## THE TASK
Leave the pictures out and restate each entry below word for word.

## DATA PROVIDED
────
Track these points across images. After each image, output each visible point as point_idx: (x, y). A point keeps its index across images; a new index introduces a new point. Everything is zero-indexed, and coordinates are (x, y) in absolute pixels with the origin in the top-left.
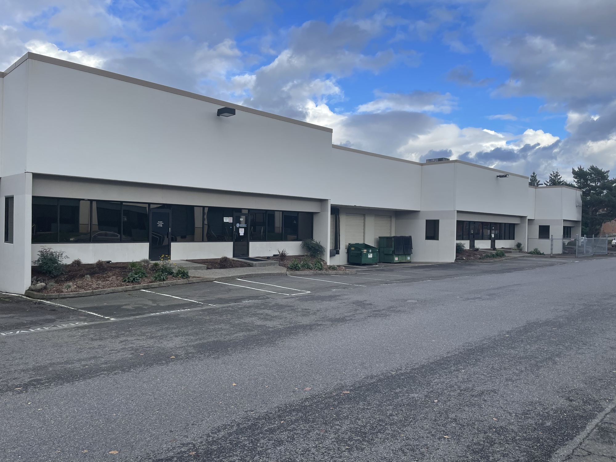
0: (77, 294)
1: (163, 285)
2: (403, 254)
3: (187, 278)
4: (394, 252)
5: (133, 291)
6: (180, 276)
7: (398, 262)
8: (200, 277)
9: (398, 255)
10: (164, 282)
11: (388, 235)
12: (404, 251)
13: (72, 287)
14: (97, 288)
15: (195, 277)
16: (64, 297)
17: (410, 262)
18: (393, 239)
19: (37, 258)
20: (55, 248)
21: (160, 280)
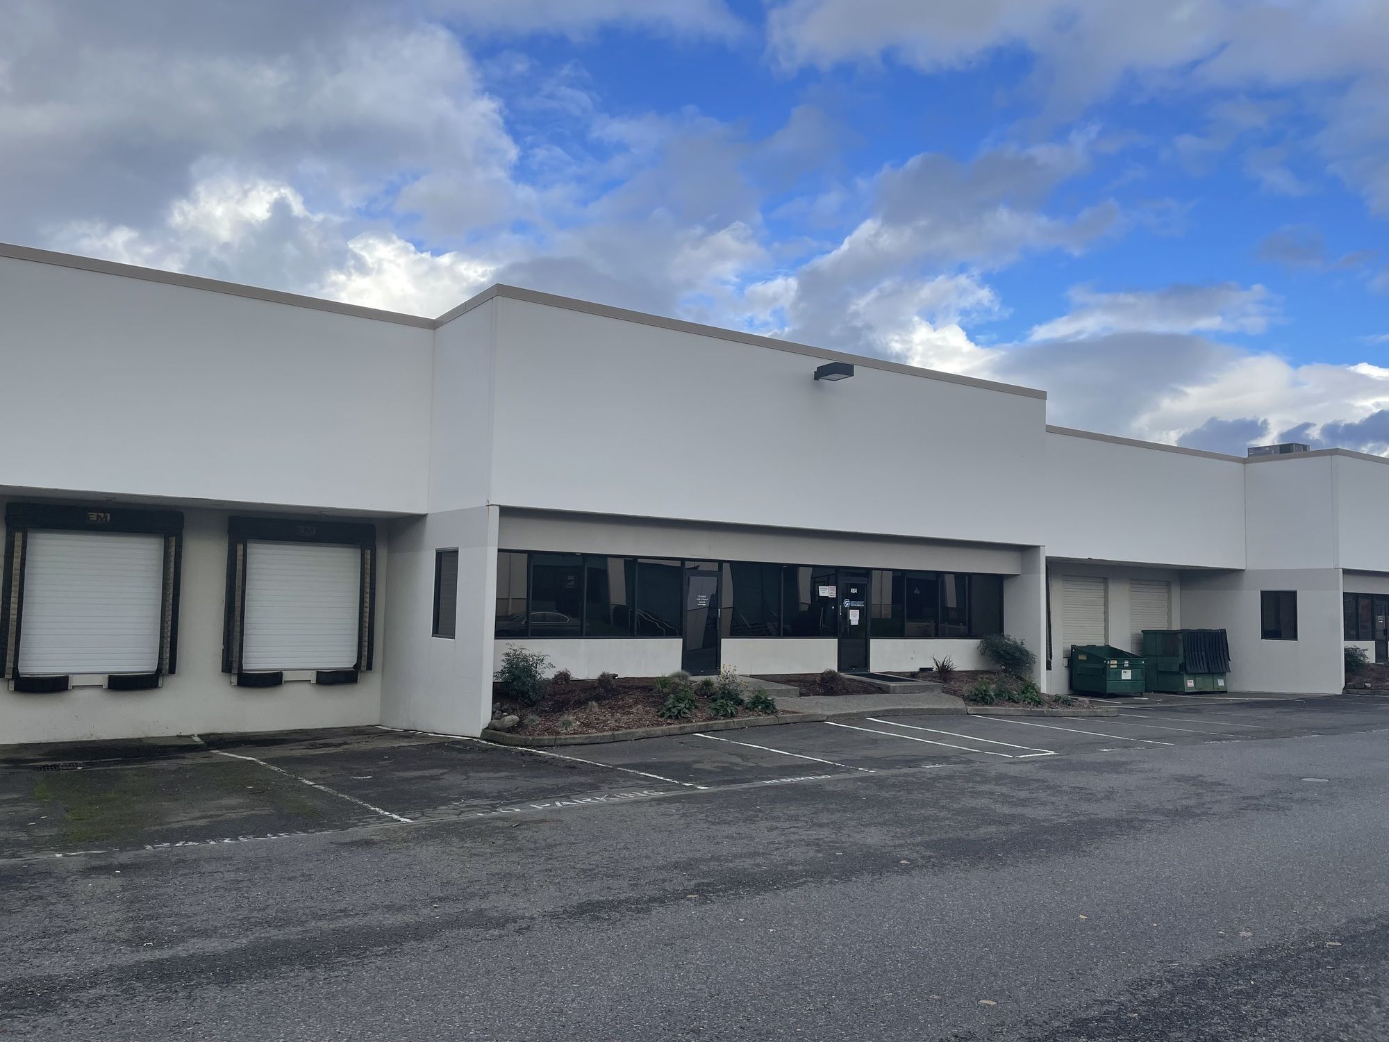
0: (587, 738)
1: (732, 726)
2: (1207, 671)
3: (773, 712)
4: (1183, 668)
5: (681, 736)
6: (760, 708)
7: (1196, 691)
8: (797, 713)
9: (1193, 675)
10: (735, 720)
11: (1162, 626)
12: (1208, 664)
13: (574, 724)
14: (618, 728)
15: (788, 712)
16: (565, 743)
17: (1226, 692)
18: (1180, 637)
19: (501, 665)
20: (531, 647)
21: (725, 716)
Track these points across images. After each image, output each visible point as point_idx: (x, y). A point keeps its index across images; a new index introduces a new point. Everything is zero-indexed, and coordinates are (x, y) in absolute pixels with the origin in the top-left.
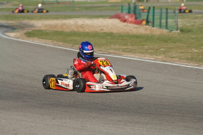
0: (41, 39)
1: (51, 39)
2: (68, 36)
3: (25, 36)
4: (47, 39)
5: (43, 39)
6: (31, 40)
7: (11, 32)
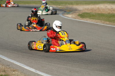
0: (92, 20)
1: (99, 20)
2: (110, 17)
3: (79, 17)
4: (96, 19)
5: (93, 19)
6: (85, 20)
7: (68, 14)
────
## RESPONSE
Track these points across images. After each image, output each visible point as point_idx: (x, y). A point keeps its index across images; a new index introduces a new point. Everything is zero-indexed, and coordinates are (x, y) in absolute pixels with the origin in the top-left.
0: (77, 294)
1: (163, 285)
2: (403, 254)
3: (187, 278)
4: (394, 252)
5: (133, 291)
6: (180, 276)
7: (398, 262)
8: (200, 277)
9: (398, 255)
10: (164, 282)
11: (388, 235)
12: (404, 251)
13: (72, 287)
14: (97, 288)
15: (195, 277)
16: (64, 297)
17: (410, 262)
18: (393, 239)
19: (37, 258)
20: (55, 248)
21: (160, 280)
0: (587, 738)
1: (732, 726)
2: (1207, 671)
3: (773, 712)
4: (1183, 668)
5: (681, 736)
6: (760, 708)
7: (1196, 691)
8: (797, 713)
9: (1193, 675)
10: (735, 720)
11: (1162, 626)
12: (1208, 664)
13: (574, 724)
14: (618, 728)
15: (788, 712)
16: (565, 743)
17: (1226, 692)
18: (1180, 637)
19: (501, 665)
20: (531, 647)
21: (725, 716)
Track these points across images. After each image, output each visible point as point_idx: (x, y). A point keeps its index across images; a new index introduces a new point. Everything is zero-indexed, and coordinates are (x, y) in absolute pixels with the origin in the top-left.
0: (41, 39)
1: (51, 39)
2: (68, 36)
3: (25, 36)
4: (47, 39)
5: (43, 39)
6: (31, 40)
7: (11, 32)
0: (92, 20)
1: (99, 20)
2: (110, 17)
3: (79, 17)
4: (96, 19)
5: (93, 19)
6: (85, 20)
7: (68, 14)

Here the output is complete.